With respect to students, courts have held that, under some circumstances, allowing a student extra time to complete school work, accommodating class seating preferences, allowing the use of a tape recorder in class, and administering medications are reasonable accommodations. On the other hand, courts have found that lowering academic criteria, providing extensive or long-term one-on-one tutoring, inflating grades, and allowing misconduct are not reasonable accommodations.
When dealing with ADA-covered issues, schools become privy to a vast amount of confidential and sensitive personal information. You may not ask disability-related questions or require physical examinations before making a conditional offer to an applicant for employment or admission. The only exception to this is if the school is a special-needs school. Special-needs schools may ask prospective students about their disabilities during the enrollment process.
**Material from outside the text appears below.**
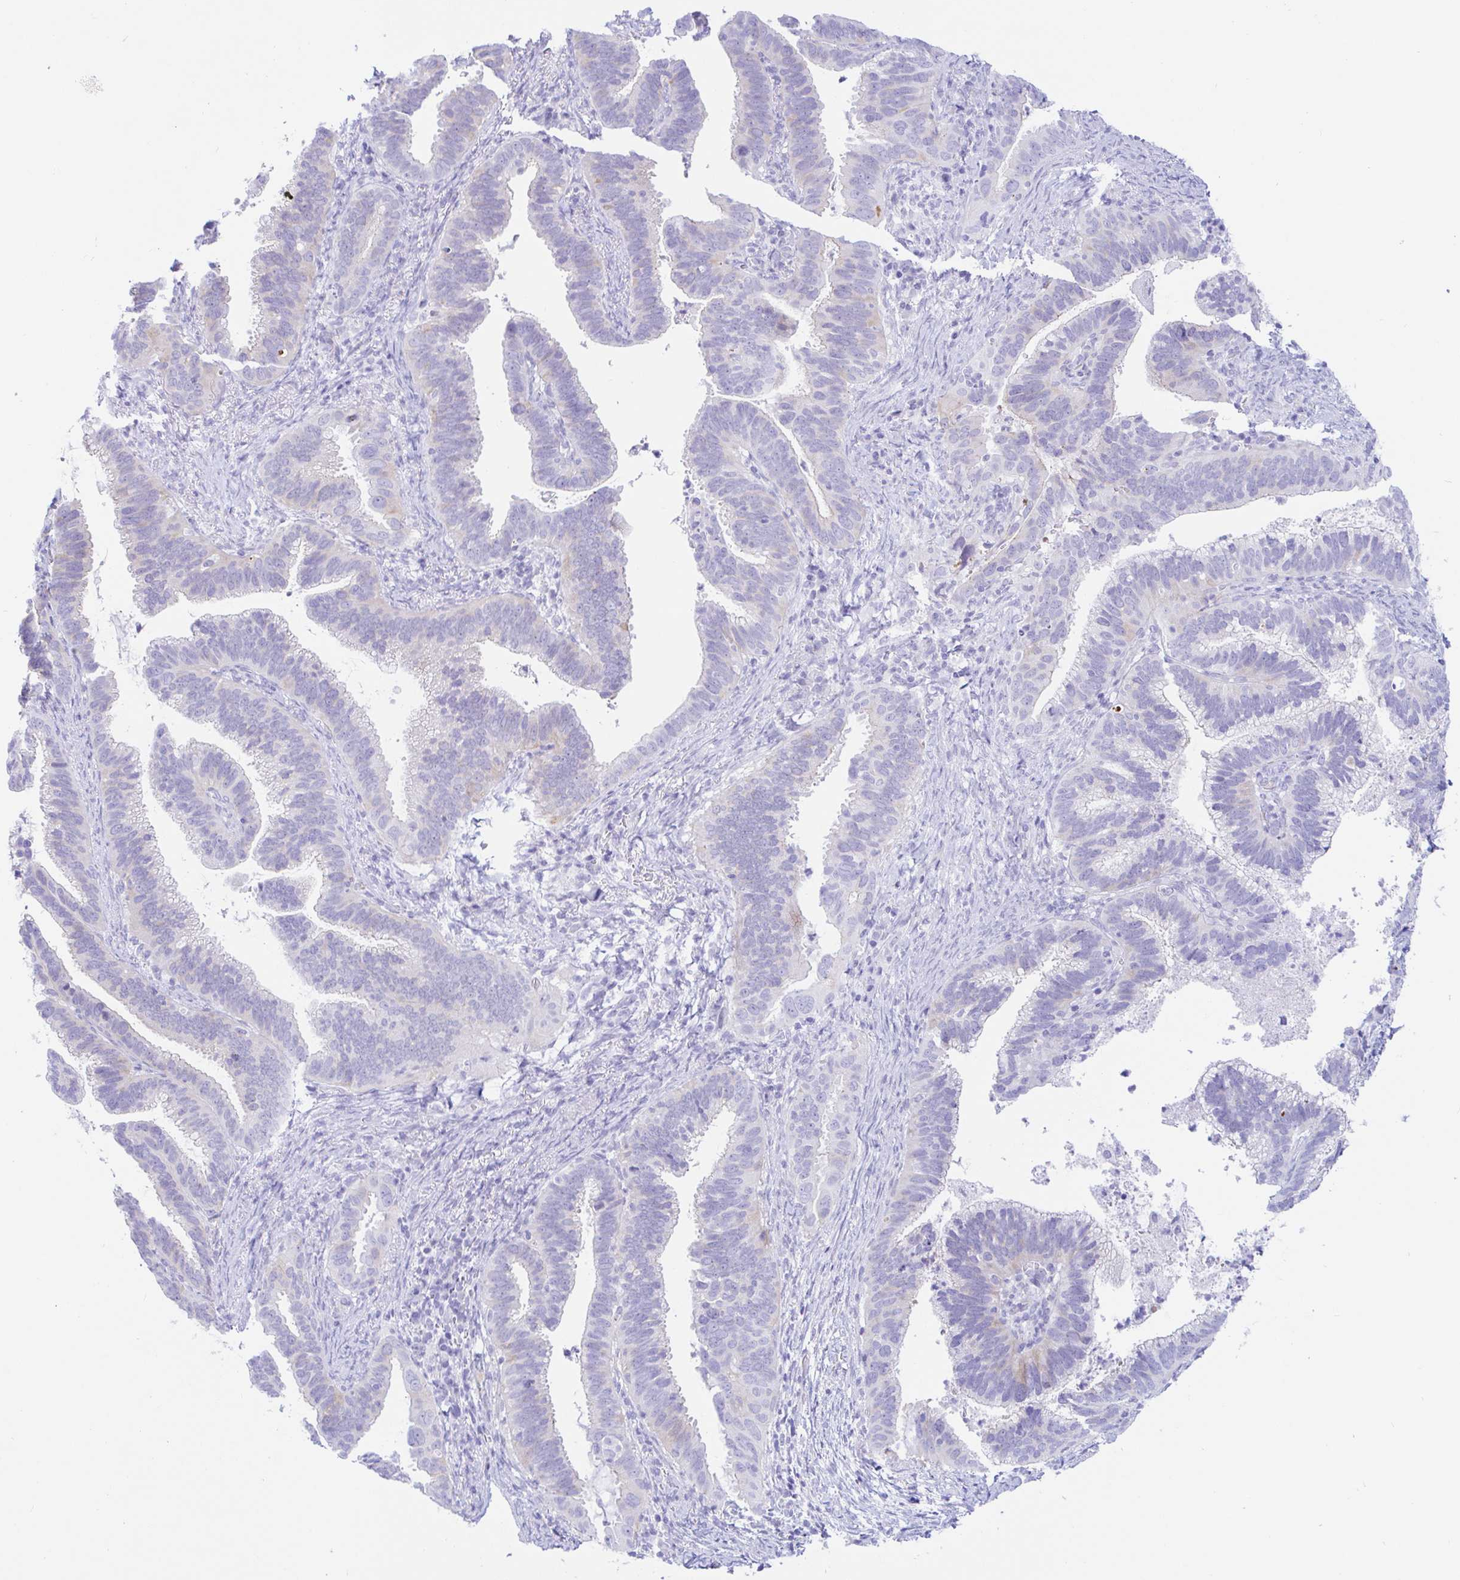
{"staining": {"intensity": "negative", "quantity": "none", "location": "none"}, "tissue": "cervical cancer", "cell_type": "Tumor cells", "image_type": "cancer", "snomed": [{"axis": "morphology", "description": "Adenocarcinoma, NOS"}, {"axis": "topography", "description": "Cervix"}], "caption": "Adenocarcinoma (cervical) was stained to show a protein in brown. There is no significant staining in tumor cells. (Stains: DAB IHC with hematoxylin counter stain, Microscopy: brightfield microscopy at high magnification).", "gene": "PINLYP", "patient": {"sex": "female", "age": 61}}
Schools may make disability-related inquiries after employment or admission when individuals request an accommodation, either to determine fitness for duties and activities, or when there is objective evidence that the individuals present an imminent direct threat to themselves or others. You should have specific, designated persons at school to handle employee and student accommodation requests. These persons must be trained and kept up to date on the law.
Any medical documentation received must be kept strictly confidential and maintained separate from other employee or student files. Other disability-related information may be disclosed to instructors, supervisors, and others on a need-to-know basis only for accommodation purposes.
The ADA imposes duties and responsibilities upon schools that are very strict. When navigating situations that implicate the ADA, ensure that your school understands all of its legal obligations.